FlatOut is a series of action demolition derby/racing video games created by Finnish independent video game developer Bugbear Entertainment. The FlatOut series has sold a total of almost 3 million units worldwide. After Bugbear developed FlatOut: Head On, Dutch video game developer Team6 Game Studios developed the next three games in the series, which are the Windows-exclusive FlatOut 3 and two spin-offs on Wii and Android. Kylotonn developed the series' fourth installment, FlatOut 4: Total Insanity, which was released on March 17, 2017 for PlayStation 4 and Xbox One in Europe and May 2 in the U.S.

The series has received both critical acclaim and notable negative reception with most notably FlatOut 3: Chaos & Destruction being considered one of the worst video games of all time and FlatOut 2 being considered the best in the series.

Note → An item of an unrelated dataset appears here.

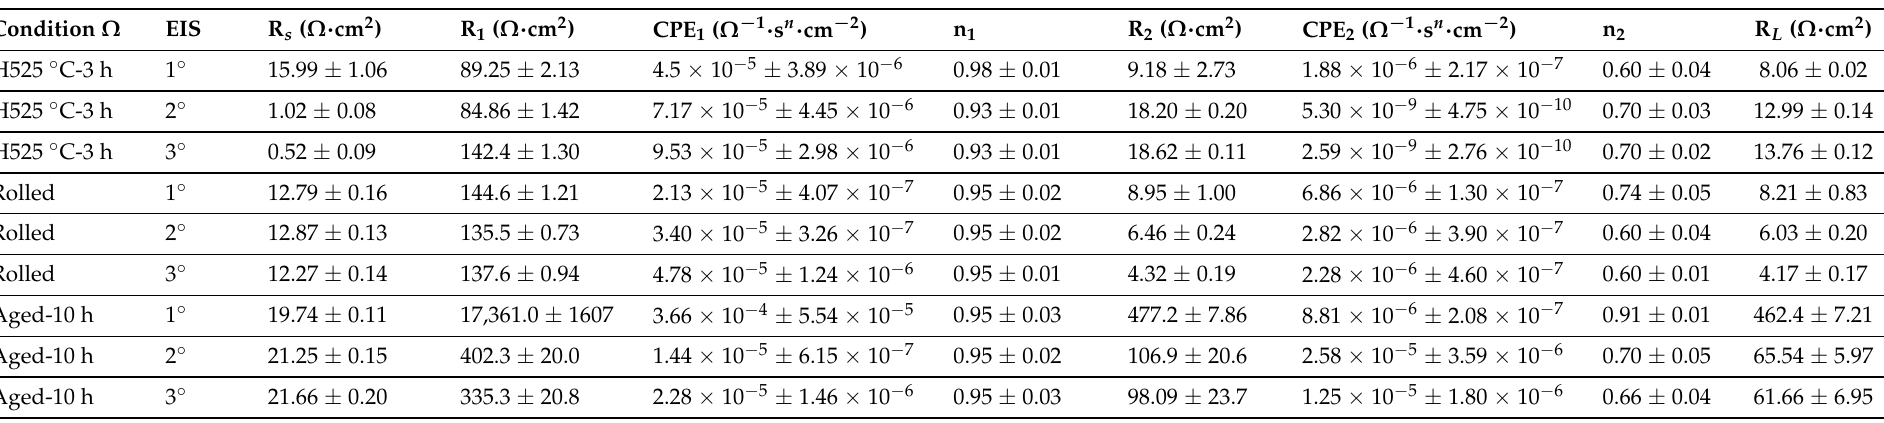
Table 3. Fit of the equivalent circuit parameters of H525 ◦ C-3 h, rolled and aged-10 h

It was called a welcome addendum to the derby-racing genre at first but eventually died out due to a lack of critical reception.

In September 2022, the new coming game-developing team called GOOD BOYS developed an indie demolition derby and racing game called TRAIL OUT, which is basically a FlatOut parody game with the story mode and different references from other games and media, and differently impressive game modes. TRAIL OUT soon received a mostly positive reception compared to BugBear's FlatOut games.

Games 

FlatOuts gameplay style remained mostly consistent over the years, so much so that it was criticized for being stagnant and repetitive. The first game featured standard lap races and destruction derby competitions against 7 computer-controlled opponents in either open environments or stadium laps. It was notable for featuring excessive car damage, silly physics and fun gameplay and FlatOut 2 was praised for evolving the gameplay of the first game and having better races, vehicles, graphics and controls. It received an enhanced version on Xbox 360 called FlatOut: Ultimate Carnage, which also received a port to the PlayStation Portable called FlatOut: Head On.

After FlatOut 2, the developers behind the series, Bugbear Entertainment, left the series and Dutch Team6 Game Studios took over the franchise for the next three entries and Kylotonn developed FlatOut 4: Total Insanity, the latest game in the series. However, future games didn't exceed FlatOut 2s critical reception, with FlatOut 3: Chaos & Destruction being considered one of the worst games ever made, FlatOut for the Wii being considered awful by Nintendo Gamer and FlatOut 4: Total Insanity receiving middling reviews. An iOS rag doll spin-off titled FlatOut Stuntman was developed and published by Team6 Game Studios in 2013.